== Document section ==
MJ: I will change this. (and also handler::ha_change_partitions and 
handler::change_partitions)

> 
>>        }
>>        else
>>        {
>>          THD *thd= ha_thd();
>>          /* Copy record to new handler */
>> -        copied++;
>> +        (*copied)++;
>>          tmp_disable_binlog(thd); /* Do not replicate the low-level changes. */
>>          result= m_new_file[new_part]->ha_write_row(m_rec0);
>>          reenable_binlog(thd);
>> @@ -2354,6 +2355,24 @@ int ha_partition::open(const char *name,
>>                           0, key_rec_cmp, (void*)this)))
>>      goto err_handler;
>>  
>> +
>> +  if (table_share->tmp_table == NO_TMP_TABLE)
>> +    pthread_mutex_lock(&table->s->mutex);
>> +  if (!table_share->ha_data)
>> +  {
>> +    HA_DATA_PARTITION *ha_data;
>> +    /* currently only needed for auto_increment */
>> +    table_share->ha_data= alloc_root(&table_share->mem_root,
>> +                                     sizeof(HA_DATA_PARTITION));
>> +    if (!table_share->ha_data)
>> +      goto err_handler;
>> +    ha_data= (HA_DATA_PARTITION*) table_share->ha_data;
>> +    bzero(ha_data, sizeof(HA_DATA_PARTITION));
>> +    if (table_share->tmp_table == NO_TMP_TABLE)
>> +      pthread_mutex_init(&ha_data->mutex, MY_MUTEX_INIT_FAST);
> 
> GB you need to destroy this mutex, and do so before
> table_share->mem_root is freed.
> 

MJ: Where should I do that? I cannot find any good spot. Should I maybe 
use the table_share->mutex and remove the ha_data->mutex instead?

I added the ha_data->mutex for finer granuality, and allow more 
concurrancy, maybe we can add this first when serg has made a worklog 
about the table_share->ha_data as he said in a mail 2008-02-19:

When you're done, I'll create a WL about making a proper use of
TABLE_SHARE::ha_data (which would include adding constructor/destructor
methods to the handlerton, moving all storage engines to the new API,
moving existing partition-only fields in the TABLE_SHARE to the new
structure that you'll create).

[A run of entries]
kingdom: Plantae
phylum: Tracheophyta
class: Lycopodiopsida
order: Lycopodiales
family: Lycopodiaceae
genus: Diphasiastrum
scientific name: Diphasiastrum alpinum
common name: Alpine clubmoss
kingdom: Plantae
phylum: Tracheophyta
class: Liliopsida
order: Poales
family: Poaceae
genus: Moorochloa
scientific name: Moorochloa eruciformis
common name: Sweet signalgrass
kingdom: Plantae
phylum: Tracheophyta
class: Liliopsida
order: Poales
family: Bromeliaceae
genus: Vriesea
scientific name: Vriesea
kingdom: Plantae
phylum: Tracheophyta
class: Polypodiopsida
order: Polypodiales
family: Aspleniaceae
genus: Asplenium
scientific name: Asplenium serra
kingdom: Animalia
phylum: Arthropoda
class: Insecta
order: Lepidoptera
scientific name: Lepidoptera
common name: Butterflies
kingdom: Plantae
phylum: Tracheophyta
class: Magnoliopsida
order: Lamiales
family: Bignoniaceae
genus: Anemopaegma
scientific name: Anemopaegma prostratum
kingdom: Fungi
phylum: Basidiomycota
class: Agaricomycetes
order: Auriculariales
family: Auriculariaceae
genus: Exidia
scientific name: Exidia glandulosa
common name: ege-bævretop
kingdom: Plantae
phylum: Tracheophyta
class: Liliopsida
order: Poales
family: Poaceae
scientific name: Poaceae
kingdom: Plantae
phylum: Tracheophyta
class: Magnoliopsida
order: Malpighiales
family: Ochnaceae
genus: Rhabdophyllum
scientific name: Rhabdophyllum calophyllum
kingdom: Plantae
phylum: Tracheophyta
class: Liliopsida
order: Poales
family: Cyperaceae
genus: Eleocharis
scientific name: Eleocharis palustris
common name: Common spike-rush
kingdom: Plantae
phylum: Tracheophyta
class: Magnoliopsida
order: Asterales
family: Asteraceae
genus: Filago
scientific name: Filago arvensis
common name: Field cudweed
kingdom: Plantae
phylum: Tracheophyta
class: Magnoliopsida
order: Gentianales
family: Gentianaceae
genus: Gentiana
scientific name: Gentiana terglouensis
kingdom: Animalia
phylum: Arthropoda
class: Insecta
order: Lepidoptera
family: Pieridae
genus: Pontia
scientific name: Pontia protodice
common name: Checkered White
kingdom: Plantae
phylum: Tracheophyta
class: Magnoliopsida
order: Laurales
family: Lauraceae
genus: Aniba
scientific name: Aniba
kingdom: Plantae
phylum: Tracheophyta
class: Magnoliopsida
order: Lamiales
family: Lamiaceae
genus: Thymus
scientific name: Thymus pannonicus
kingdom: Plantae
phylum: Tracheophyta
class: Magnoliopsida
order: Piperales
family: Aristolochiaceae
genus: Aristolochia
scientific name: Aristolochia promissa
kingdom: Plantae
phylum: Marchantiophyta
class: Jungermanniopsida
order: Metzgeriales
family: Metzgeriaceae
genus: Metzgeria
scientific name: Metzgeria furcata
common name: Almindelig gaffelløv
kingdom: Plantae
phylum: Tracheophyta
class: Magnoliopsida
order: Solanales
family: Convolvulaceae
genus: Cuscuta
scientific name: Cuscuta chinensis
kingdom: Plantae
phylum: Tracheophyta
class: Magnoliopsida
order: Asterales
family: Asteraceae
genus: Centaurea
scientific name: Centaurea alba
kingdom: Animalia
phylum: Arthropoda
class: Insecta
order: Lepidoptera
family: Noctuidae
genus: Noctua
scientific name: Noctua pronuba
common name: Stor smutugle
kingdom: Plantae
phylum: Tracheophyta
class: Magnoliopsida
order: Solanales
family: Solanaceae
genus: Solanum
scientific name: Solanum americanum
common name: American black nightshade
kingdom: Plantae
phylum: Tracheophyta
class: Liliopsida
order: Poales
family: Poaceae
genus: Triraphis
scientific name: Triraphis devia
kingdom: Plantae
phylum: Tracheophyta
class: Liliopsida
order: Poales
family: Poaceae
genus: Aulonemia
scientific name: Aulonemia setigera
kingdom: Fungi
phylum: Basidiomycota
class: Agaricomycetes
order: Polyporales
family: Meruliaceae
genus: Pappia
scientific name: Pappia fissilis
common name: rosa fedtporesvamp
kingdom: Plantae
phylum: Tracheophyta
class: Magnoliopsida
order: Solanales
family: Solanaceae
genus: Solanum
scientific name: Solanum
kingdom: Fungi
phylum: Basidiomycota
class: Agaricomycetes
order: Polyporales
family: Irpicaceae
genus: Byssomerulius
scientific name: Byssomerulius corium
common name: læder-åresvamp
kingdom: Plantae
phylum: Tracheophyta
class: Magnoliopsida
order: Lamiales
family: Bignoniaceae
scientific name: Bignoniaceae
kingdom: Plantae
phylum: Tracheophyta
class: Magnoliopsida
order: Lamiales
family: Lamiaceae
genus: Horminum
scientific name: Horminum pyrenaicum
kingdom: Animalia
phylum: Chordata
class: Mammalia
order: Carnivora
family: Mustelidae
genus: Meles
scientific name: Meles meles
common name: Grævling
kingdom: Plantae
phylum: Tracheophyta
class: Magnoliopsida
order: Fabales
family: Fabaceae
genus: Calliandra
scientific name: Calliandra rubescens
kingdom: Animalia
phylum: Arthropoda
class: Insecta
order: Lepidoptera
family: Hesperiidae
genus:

== Given instruction ==
Rewrite the part of the code review thread that opens with the words containing "I added the" and closes with "that you'll create).", putting "work log" in place of "worklog". The entries are separate material from the code review thread.

== Output for this exercise ==
I added the ha_data->mutex for finer granuality, and allow more 
concurrancy, maybe we can add this first when serg has made a work log 
about the table_share->ha_data as he said in a mail 2008-02-19:

When you're done, I'll create a WL about making a proper use of
TABLE_SHARE::ha_data (which would include adding constructor/destructor
methods to the handlerton, moving all storage engines to the new API,
moving existing partition-only fields in the TABLE_SHARE to the new
structure that you'll create).